None if inplace; otherwise returns AnnData with results written to .var.

Example:

import tardis as td
td.stats.permanova(adata, cluster_field='leiden')
adata.var.sort_values('permanova_f_value', ascending=False)

After running, the field “permanova_f_value” in .var contains F statistics for each guide, and “permanova_f_value.p_value” contains empirical p-values from permutation tests.

Note: The method compares the shape of cluster abundance distributions between guides and the reference, independently for each guide. Clustering assignment is required in advance.

Aitchison Distance-Based Guide Ranking

aitchison_distance(gdata, cluster_field, result_field='aitchison_dist', reference_guide='sgNon-targeting', library_key=None, n_permutations=1000, show_progress=True, p_swap=0.1, copy=False)

Computes the Aitchison distance between each guide and the reference guide based on their compositional (cluster-wise) abundances, ranking guides by the resulting distance. The method supports permutation testing by swapping cluster values between the guide and reference with probability p_swap.

Mathematical Principle:

Given the abundance composition of each guide \(g\) over clusters \(c\) (counts \(x_{gc}\)), the composition vector is transformed as:

\[v_{g} = \log(x_{gc} + 1) - \frac{1}{C} \sum_{c'} \log(x_{gc'} + 1)\]

where C is the number of clusters.

The Aitchison distance is then:

\[d(g, r) = \sqrt{ \sum_c (v_{g,c} - v_{r,c})^2 }\]

Permutation testing proceeds by swapping counts between guide and reference in each cluster with probability p_swap and recomputing Aitchison distances.

Parameters:

gdata – AnnData object containing .obs, .var, .X.
cluster_field – Key in .obs denoting cluster assignment for each cell.
result_field – Output field name in .var for storing Aitchison distances (default: “aitchison_dist”).
reference_guide – Reference guide name (default: “sgNon-targeting”).
library_key – Key in .obs for performing per-sample (library) analysis (default: None).
n_permutations – Number of permutations for p-value estimation (default: 1000).
show_progress – Display progress bar for permutations (default: True).
p_swap – Probability of swapping the cluster counts between the sample and reference per permutation (default: 0.1).
copy – Return new AnnData if True; operate in-place if False (default: False).

Returns:

None if inplace; otherwise modified AnnData.

Example:

import tardis as td
td.stats.aitchison_distance(adata, cluster_field='leiden')
adata.var.sort_values('aitchison_dist', ascending=False)

After running, “aitchison_dist” and “aitchison_dist.p_value” fields in .var will contain distance and corresponding empirical p-values.
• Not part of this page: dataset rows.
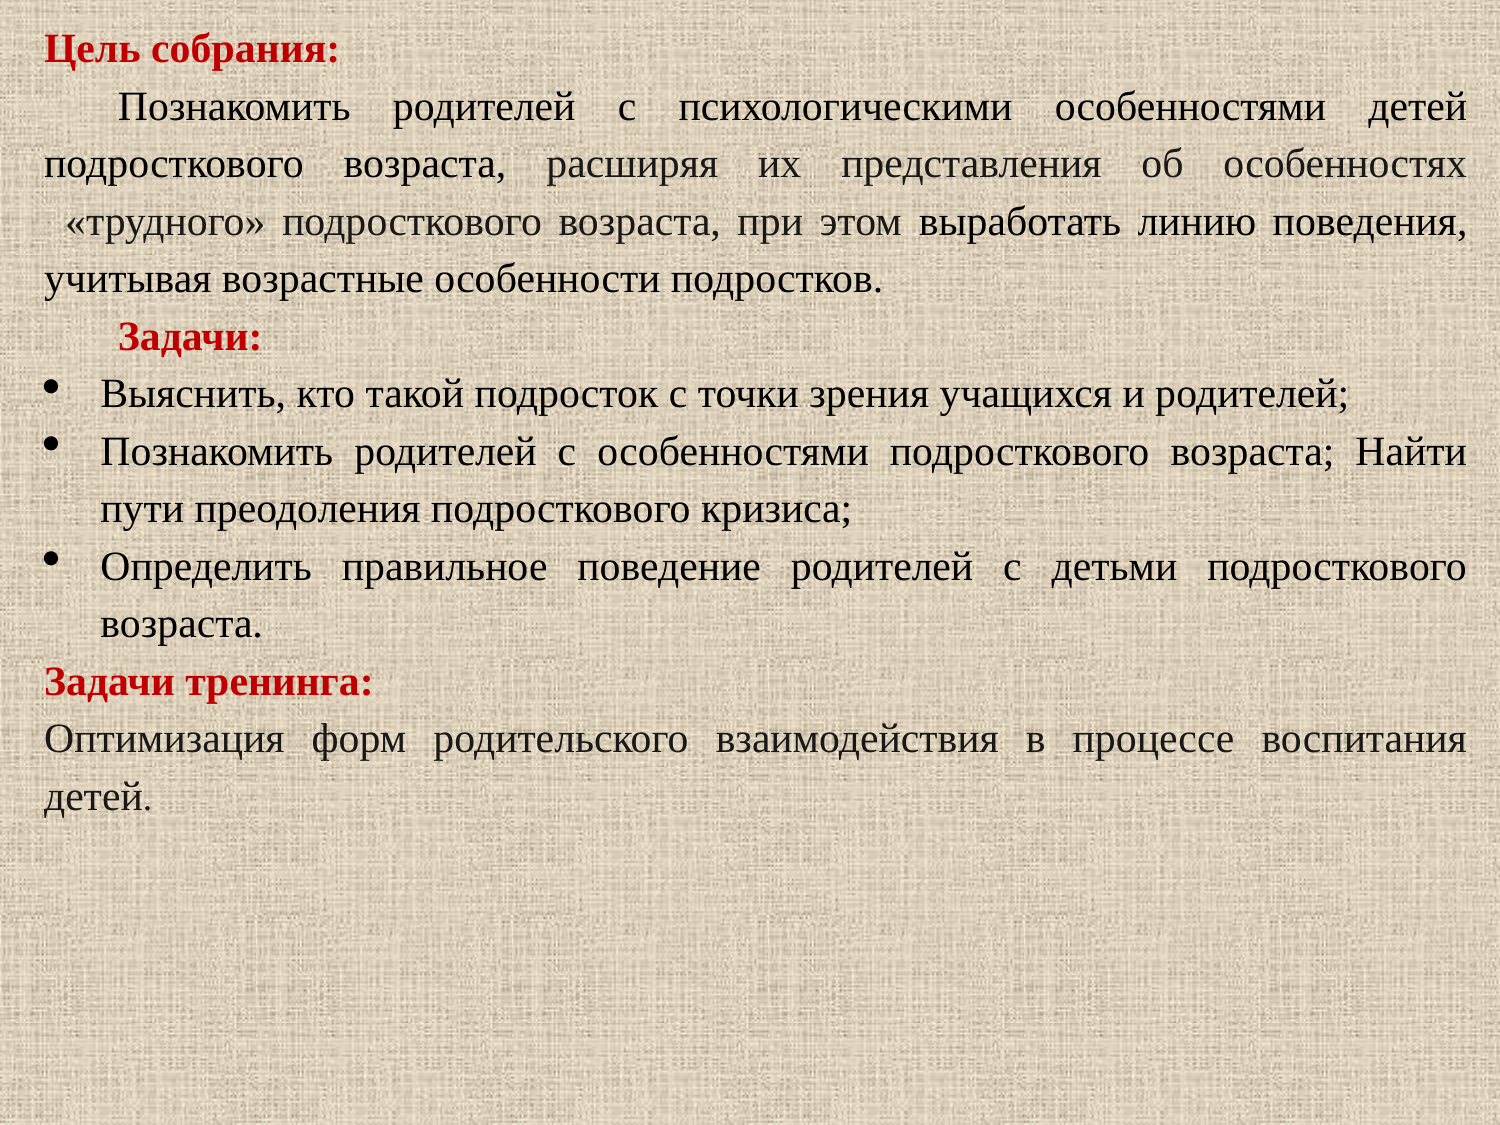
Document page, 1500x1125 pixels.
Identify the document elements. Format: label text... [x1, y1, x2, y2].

picture [0, 0, 1500, 1125]
text_box Цель собрания: Познакомить родителей с психологическими особенностями детей подросткового возраста, расширяя их представления об особенностях «трудного» подросткового возраста, при этом выработать линию поведения, учитывая возрастные особенности подростков. Задачи: Выяснить, кто такой подросток с точки зрения учащихся и родителей; Познакомить родителей с особенностями подросткового возраста; Найти пути преодоления подросткового кризиса; Определить правильное поведение родителей с детьми подросткового возраста. Задачи тренинга: Оптимизация форм родительского взаимодействия в процессе воспитания детей. [29, 6, 1483, 827]
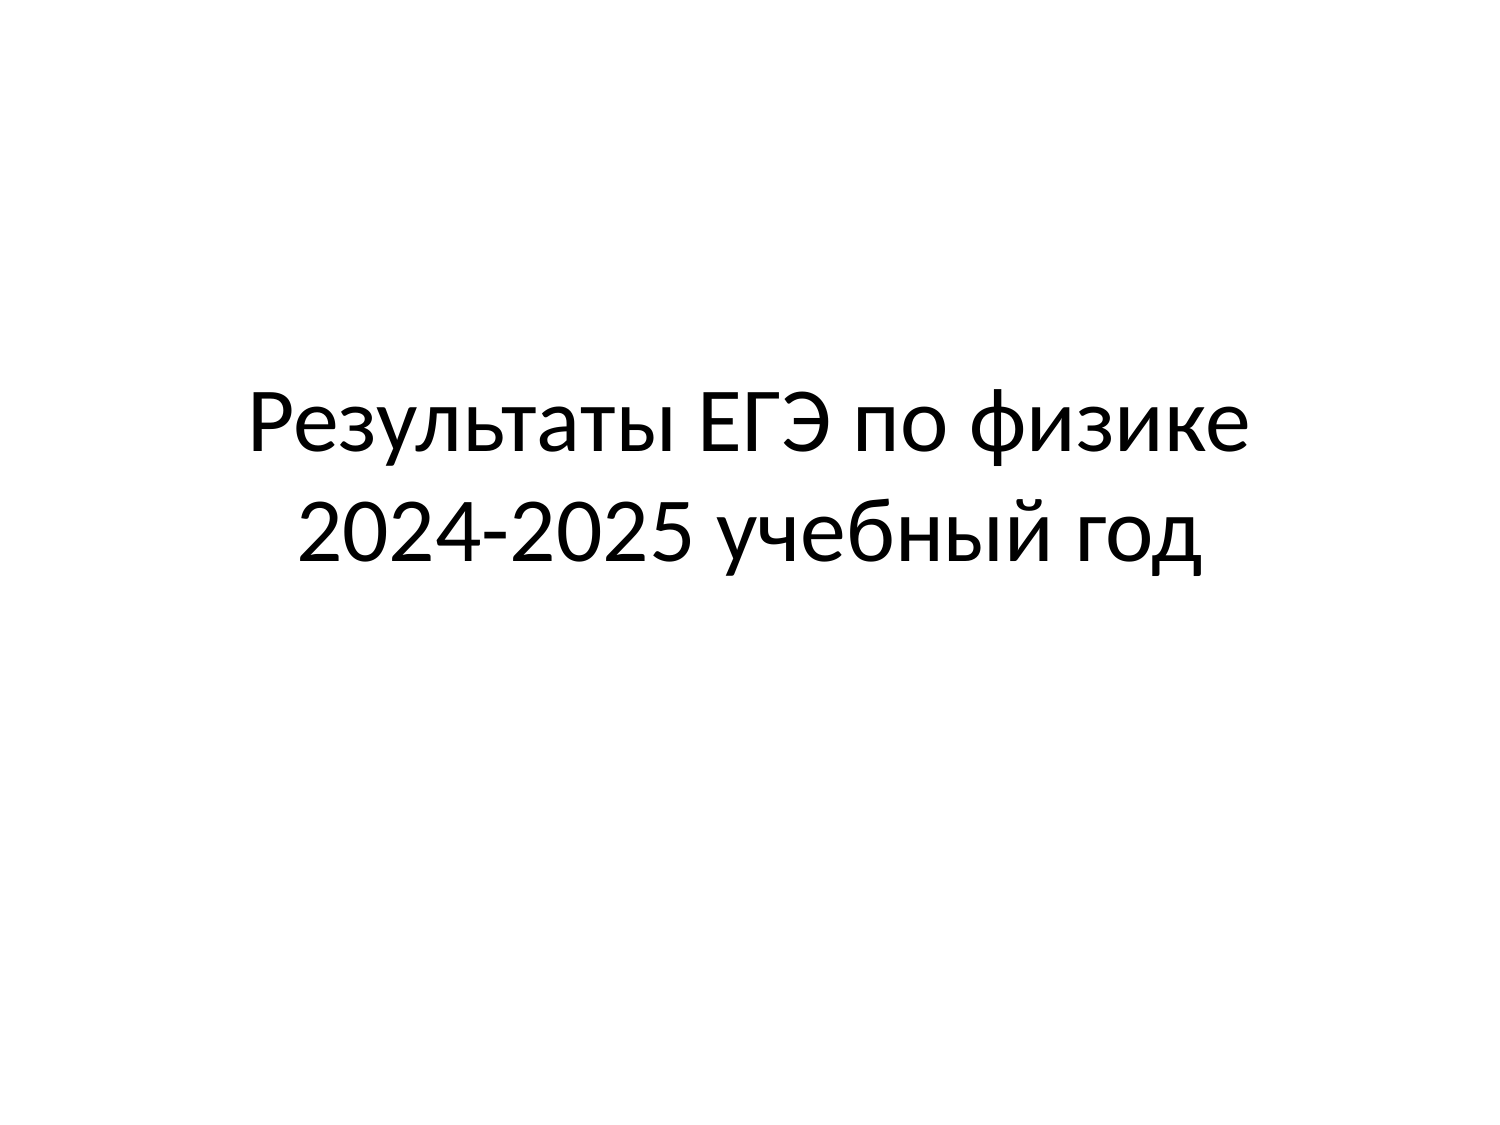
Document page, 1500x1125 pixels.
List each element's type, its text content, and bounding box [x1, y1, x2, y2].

title Результаты ЕГЭ по физике 2024-2025 учебный год [112, 349, 1388, 591]
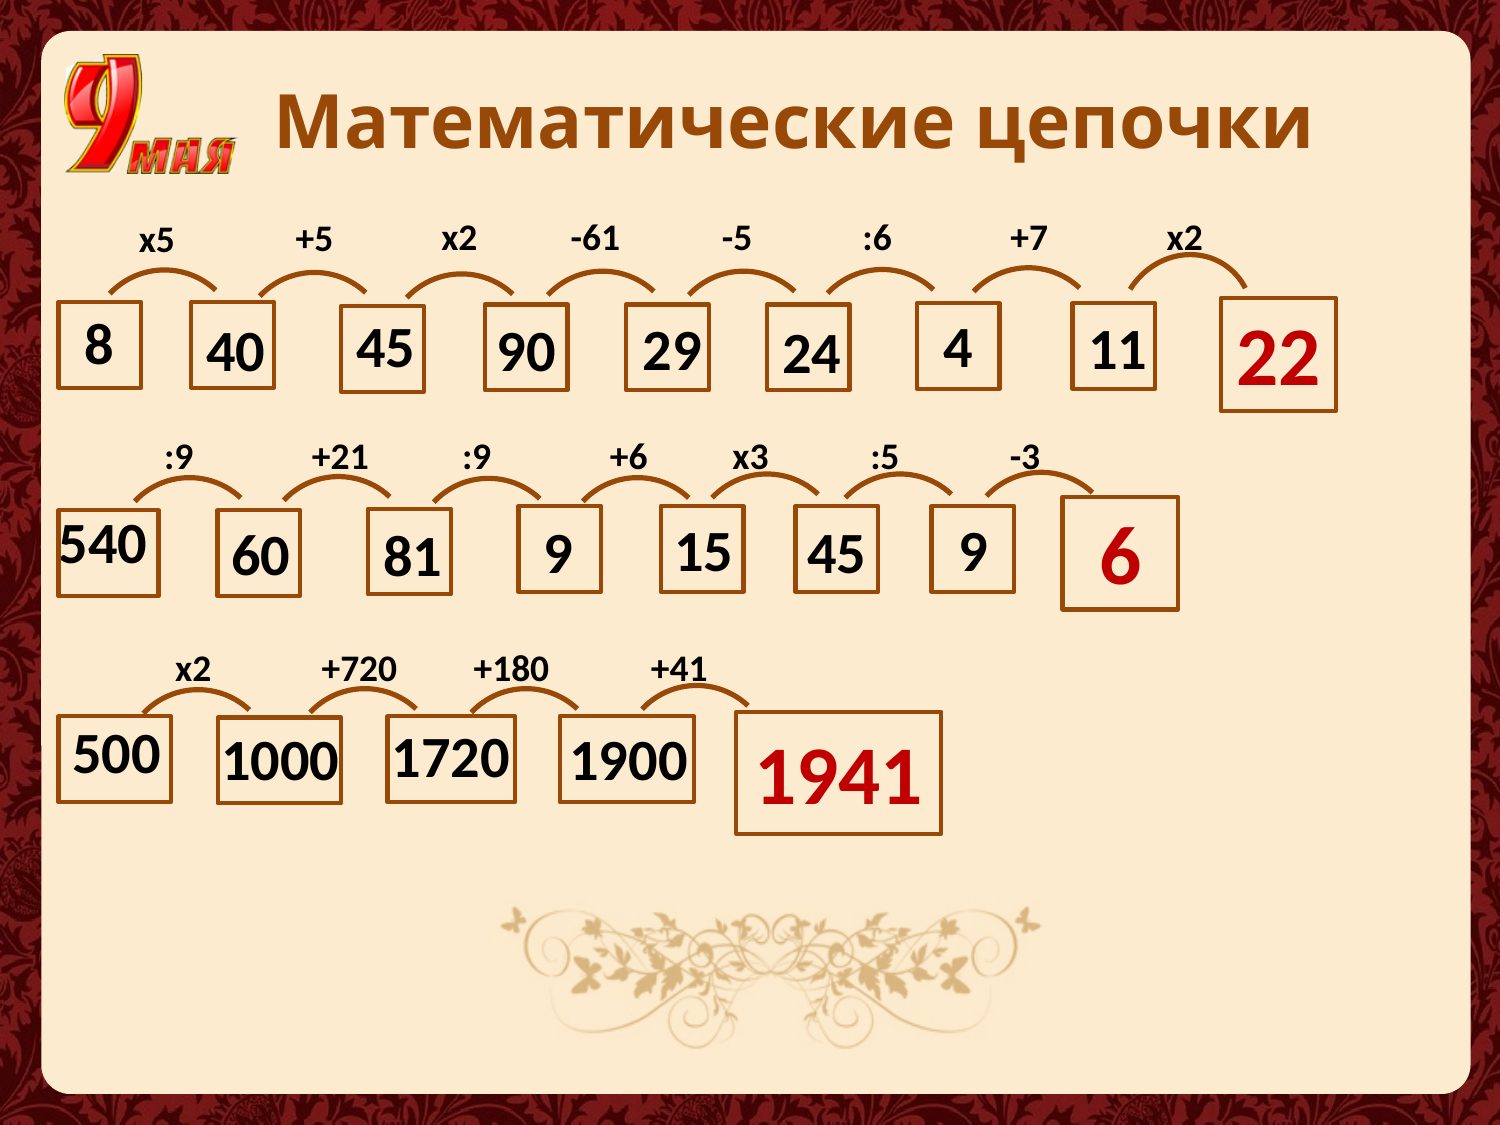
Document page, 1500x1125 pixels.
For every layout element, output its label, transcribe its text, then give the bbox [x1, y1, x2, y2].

text_box 9 [943, 505, 1003, 591]
text_box [406, 273, 514, 349]
text_box х2 -61 -5 :6 +7 х2 [409, 205, 1265, 266]
text_box [215, 526, 302, 598]
text_box [283, 485, 391, 552]
text_box 500 [44, 288, 1377, 793]
text_box [915, 301, 1002, 391]
text_box [142, 697, 250, 765]
text_box [985, 485, 1093, 548]
text_box [929, 504, 1016, 594]
text_box 29 [627, 304, 717, 390]
text_box 40 [191, 305, 290, 391]
text_box 1720 [376, 712, 525, 797]
text_box [558, 800, 696, 804]
text_box :9 +21 :9 +6 х3 :5 -3 [123, 424, 1114, 485]
text_box 15 [659, 505, 749, 591]
text_box х2 +720 +180 +41 [160, 636, 901, 697]
text_box [385, 797, 517, 804]
text_box Математические цепочки [258, 66, 1456, 172]
text_box [782, 302, 841, 307]
text_box [134, 485, 242, 553]
text_box [339, 321, 426, 394]
text_box 60 [216, 509, 305, 595]
text_box 90 [481, 305, 571, 391]
text_box [973, 267, 1081, 343]
text_box [56, 300, 143, 390]
text_box [1219, 296, 1338, 413]
text_box [516, 511, 603, 594]
text_box х5 [123, 208, 195, 268]
text_box [1060, 495, 1180, 612]
text_box 4 [928, 302, 988, 387]
text_box [582, 485, 690, 553]
text_box [711, 485, 819, 549]
text_box 1900 [554, 714, 703, 800]
text_box 11 [1073, 303, 1163, 389]
text_box [433, 485, 541, 554]
text_box [56, 508, 161, 598]
text_box [1070, 301, 1157, 391]
text_box 45 [341, 301, 455, 387]
text_box [547, 270, 655, 347]
text_box 1941 [739, 714, 939, 830]
picture [0, 0, 1500, 1125]
text_box [216, 800, 343, 805]
text_box 22 [1221, 294, 1336, 410]
text_box [309, 697, 417, 764]
text_box [259, 271, 367, 348]
text_box 6 [1084, 493, 1157, 609]
text_box [470, 697, 578, 764]
text_box [56, 714, 173, 804]
text_box [844, 485, 952, 549]
text_box [203, 300, 268, 305]
text_box 24 [767, 307, 857, 393]
text_box [734, 710, 943, 836]
text_box 8 [70, 298, 130, 384]
text_box [624, 322, 711, 392]
text_box [826, 268, 934, 345]
text_box 1000 [206, 714, 355, 800]
text_box +5 [280, 206, 349, 267]
text_box [1129, 266, 1247, 324]
text_box 9 [528, 507, 591, 593]
text_box 81 [368, 510, 458, 596]
text_box [688, 270, 796, 347]
text_box [641, 697, 749, 754]
text_box [109, 269, 217, 345]
text_box 45 [792, 507, 882, 593]
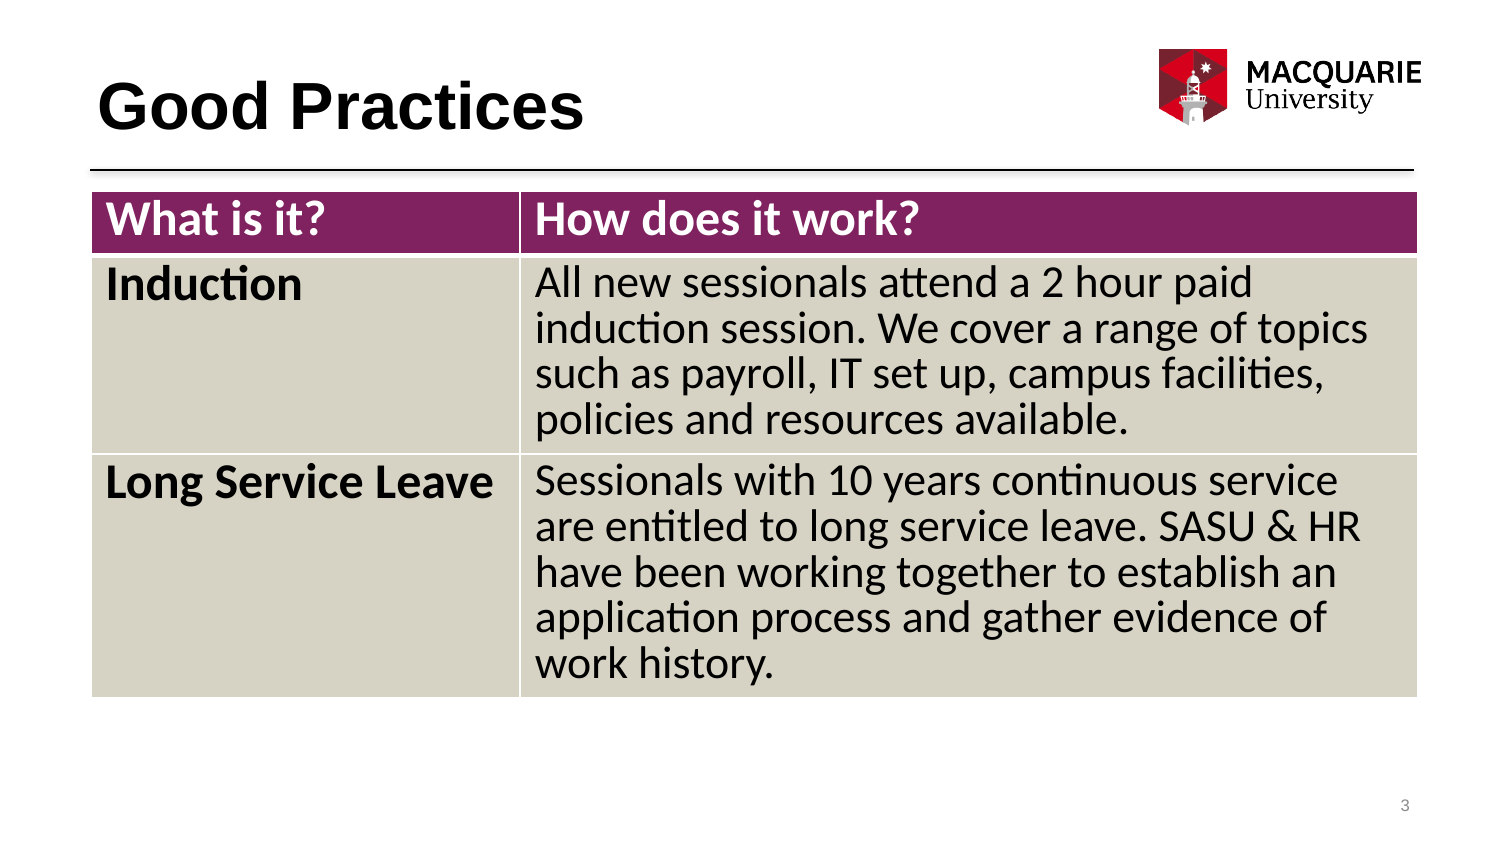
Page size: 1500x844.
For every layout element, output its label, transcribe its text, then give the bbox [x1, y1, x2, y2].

slide_number 3 [1074, 782, 1425, 827]
table_cell Sessionals with 10 years continuous service are entitled to long service leave. SASU & HR have been working together to establish an application process and gather evidence of work history. [521, 455, 1417, 697]
table_cell Induction [92, 258, 519, 453]
table_cell Long Service Leave [92, 455, 519, 697]
table_header How does it work? [521, 192, 1417, 253]
title Good Practices [82, 37, 1133, 151]
table_header What is it? [92, 192, 519, 253]
picture [1159, 49, 1421, 128]
table_cell All new sessionals attend a 2 hour paid induction session. We cover a range of topics such as payroll, IT set up, campus facilities, policies and resources available. [521, 258, 1417, 453]
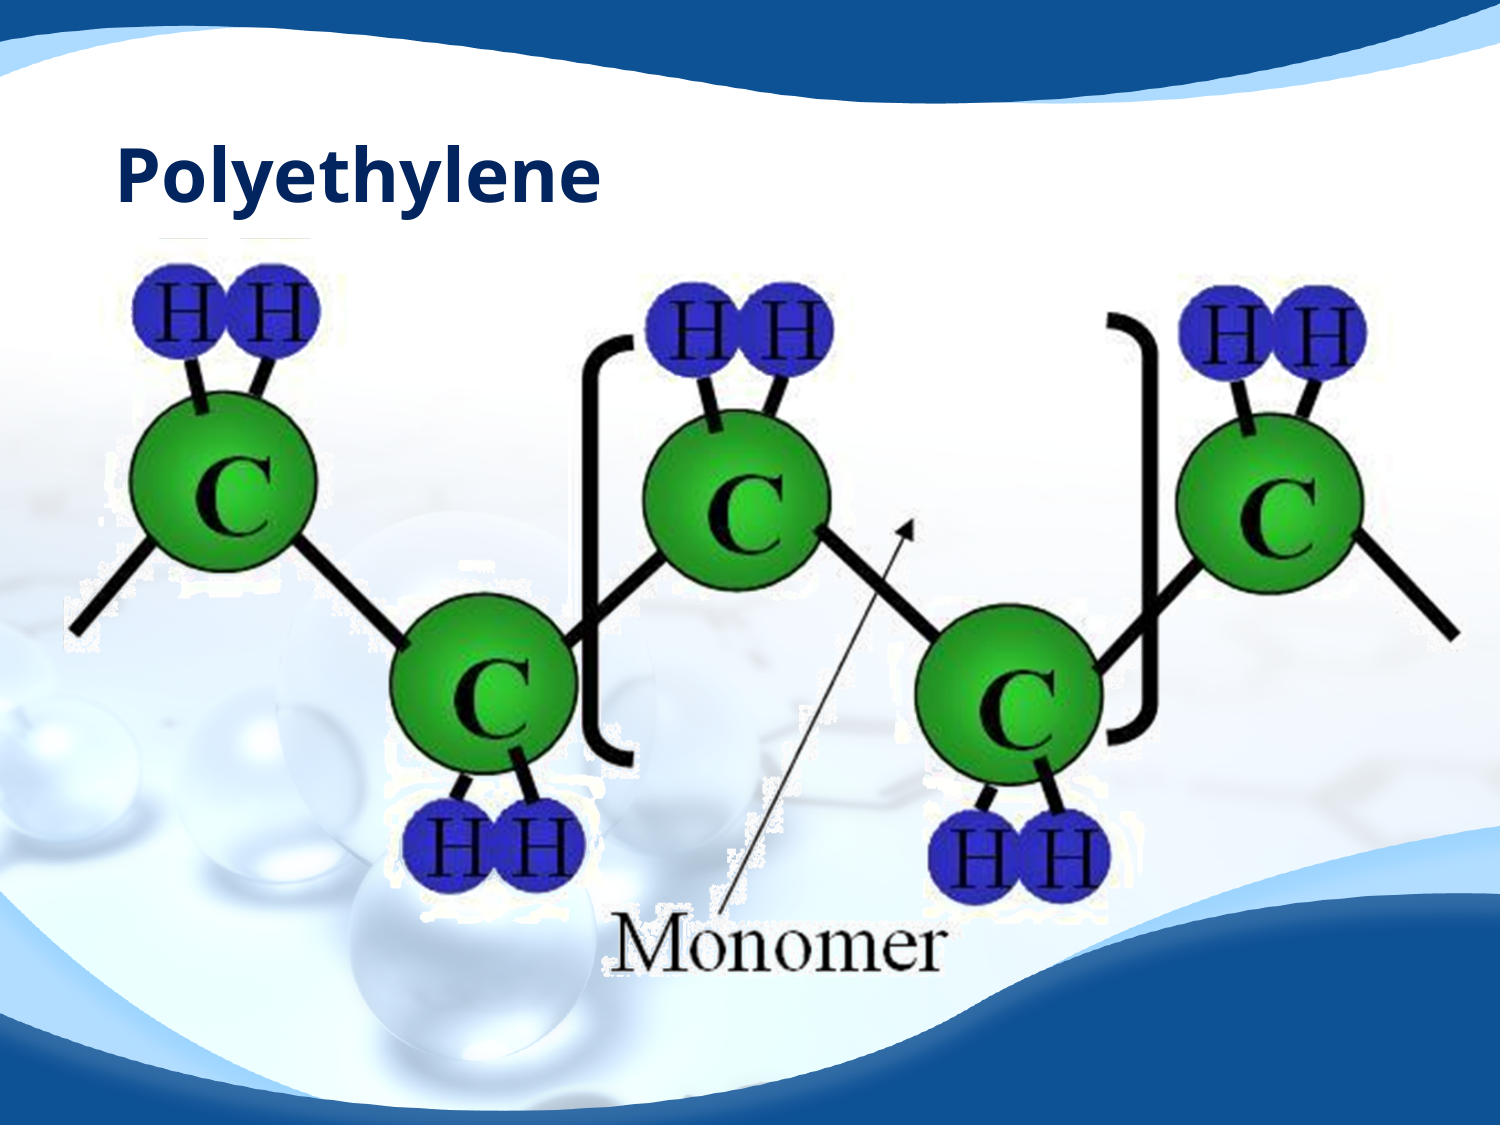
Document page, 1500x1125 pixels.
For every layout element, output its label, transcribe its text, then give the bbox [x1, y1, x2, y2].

title Polyethylene [99, 120, 1450, 226]
picture [0, 0, 1500, 1125]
Note: This method treats guide cluster abundance as a composition and measures divergence from the reference using Aitchison geometry (Euclidean distance after log-ratio transform on composition). The permutation null ensures fair empirical significance control. Clustering assignment is required in advance.

Result Storage & Usage

All ranking and statistical results (scores and p-values) are written to fields in adata.var as specified by result_field.
Use the result to filter, rank, or further visualize guides that drive distinct cluster distributions compared to controls.
Both methods optionally allow per-sample or per-library group analysis via library_key, writing per-group results.
Appropriate permutation-based p-values help control for statistical significance across the high-dimensional distribution space.